Created by Javier Grillo-Marxuach and originally published in comic books by the Viper Comics Group, The Middleman was as pure in concept as in its small-screen execution. The title hero was the latest in a centuries-old line of fighters against evil. He was a "white hat" hero in a reality where our world or portions thereof was threatened with destruction on a regular basis. What would've been impossibly camp in lesser hands was a stirring saga of hope through scripts that combined action and wit, and performed by actors who absolutely conveyed the truth of that hope. Any day of the week, any hour of the day, any minute of the hour, I'll take The Middleman over The Dark Knight or Watchmen. I like it when good triumphs over evil without itself becoming evil in the process.
Matt Keeslar played the determinedly squared-jawed Middleman without ever making his character one-dimensional. Natalie Morales nailed the mildly cynical optimism of artist and Middleman trainee Wendy Watson. Even Ida, the android "Alfred" of the Middleman HQ, gruff as she was, always came across as solidly on the side of the angels. Kudos to Mary Pat Gleason for how well she brought that to the small screen.
It's a shame there were only twelve episodes of this wonderful series. It's a blessing that they have so quickly become available in this four-disc set. My interest in the special features, which fill the entire fourth disc, is less than in the shows themselves, but there's some good stuff there, including the entire table read of the script for the final episode.
ZERO: Burn your money before buying any comic receiving this rating. It doesn't *necessarily* mean there's absolutely nothing of value here - though it *could* - but whatever value it might possess shrinks into insignificance before its overall awfulness.
ONE: Buy something else. Maybe I found something which wasn't completely dreadful in the item, but not enough for me to recommend it when there are better comics available. I only want what's best for you, my children.

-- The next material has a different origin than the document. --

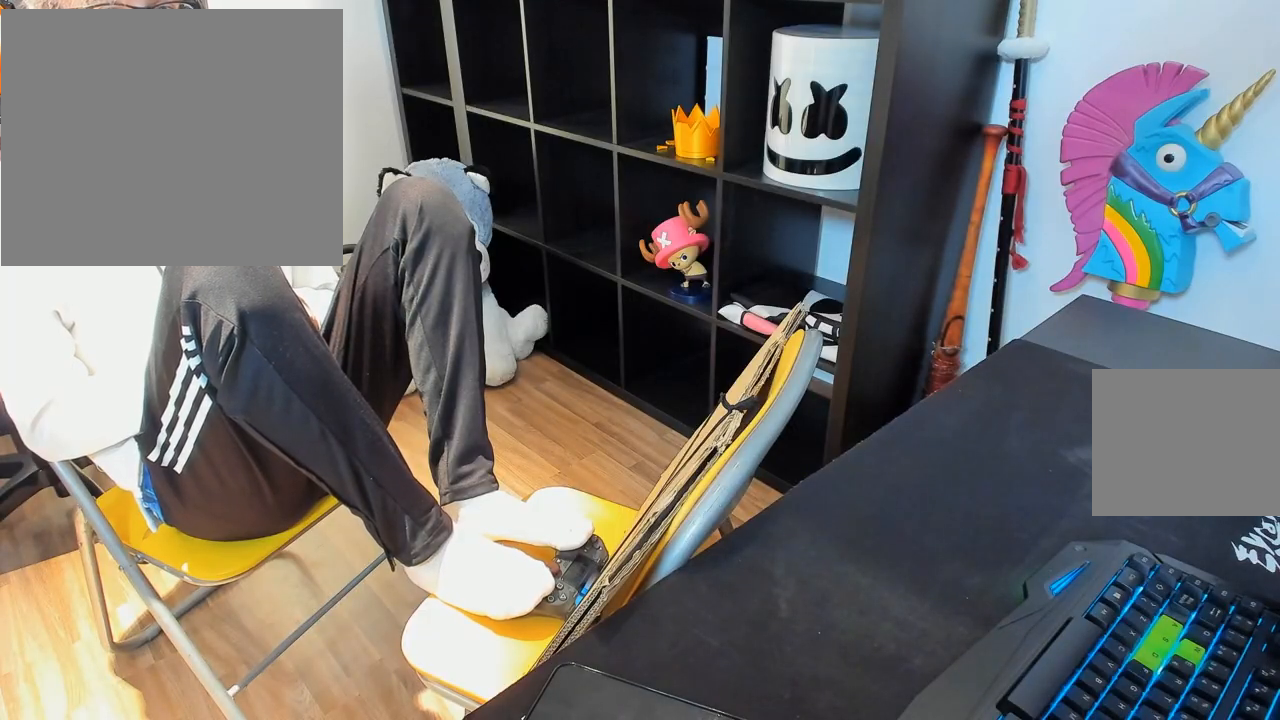
{"buttons": [], "left_stick": "up-left", "right_stick": "center", "events": [[233, "CROSS", "down"], [467, "CROSS", "up"]]}
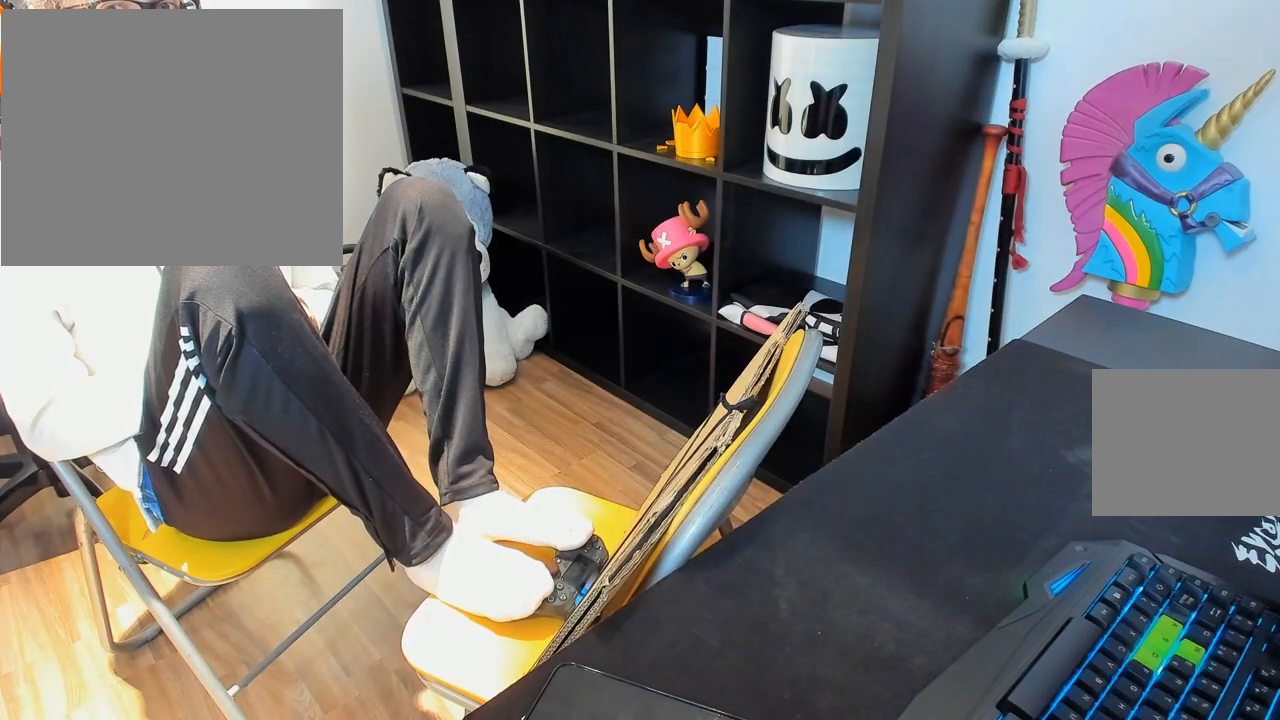
{"buttons": [], "left_stick": "up-left", "right_stick": "center", "events": []}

TWO: Basic judgment call. I found some value, but not enough to recommend it. My review should give you enough info to decide if you want to take a chance on it. Are you feeling lucky today, punk? Well, are you?
THREE: This denotes something I find perfectly respectable. There are better books out there, but I wouldn't regret buying this item. Based on my review, you should be able to determine if it's of interest to you. Let the Force guide you.
FOUR: I recommend anything earning this rating. Unless you don't like the genre, subject matter, or past work of the creators, I believe you'll enjoy this item. Isn't it uncanny how I can look right into your soul that way?
FIVE: Anything getting this rating is among the best comicdom has to offer. You should buy/read this, even if the genre/subject matter doesn't appeal to you. It's for your own good. Me, I live for comics and books this good...but not in a pathetic "Comic-Book Guy" sort of way.